Ямы, петли… Какой наив! Они б еще транспарант повесили: «Посторонним вход воспрещен!»

— Поэтому Чальм сказать: надо бросать Луявврь, уходить на другой берег… Теперь мы здесь, а Черный Человек там. Здесь плохо: мало зверя, мало рыбы. Самый смелый охотник, Аскольд, ходить иногда к Луявврь, там больше добычи. Он найти тебя этой ночью, принести сюда.

— Аскольд не боится мин?

— Он знать, где Черный Человек спрятать эти круглые штуки. Он их обходить.

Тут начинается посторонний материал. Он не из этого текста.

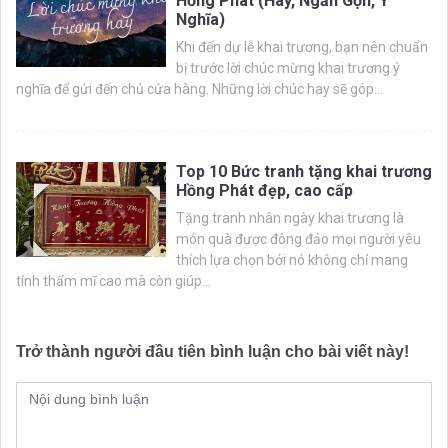
Hồng Phát (Hay, Ngắn Gọn, Ý
Nghĩa)
Khi đến dự lễ khai trương, bạn nên chuẩn
bị trước lời chúc mừng khai trương ý
nghĩa để gửi đến chủ cửa hàng. Những lời chúc hay sẽ góp...
Top 10 Bức tranh tặng khai trương
Hồng Phát đẹp, cao cấp
Tặng tranh nhân ngày khai trương là
món quà được đông đảo mọi người yêu
thích lựa chọn bởi nó không chỉ mang
tính thẩm mĩ cao mà còn giúp...
Trở thành người đầu tiên bình luận cho bài viết này!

— Ценный информатор… — В мозгу у Вадима уже составлялся план. — Как бы мне с ним познакомиться?

— Он сейчас на охоте. Завтра я вас познакомить.

— Завтра? Мне бы так долго не задерживаться у вас… Я ушел из лагеря втихую, меня должны искать. Боюсь, не напоролись бы на эти «круглые штуки».

— Ты еще слабый, не дойти до своих. И Чальм тебя не отпустить.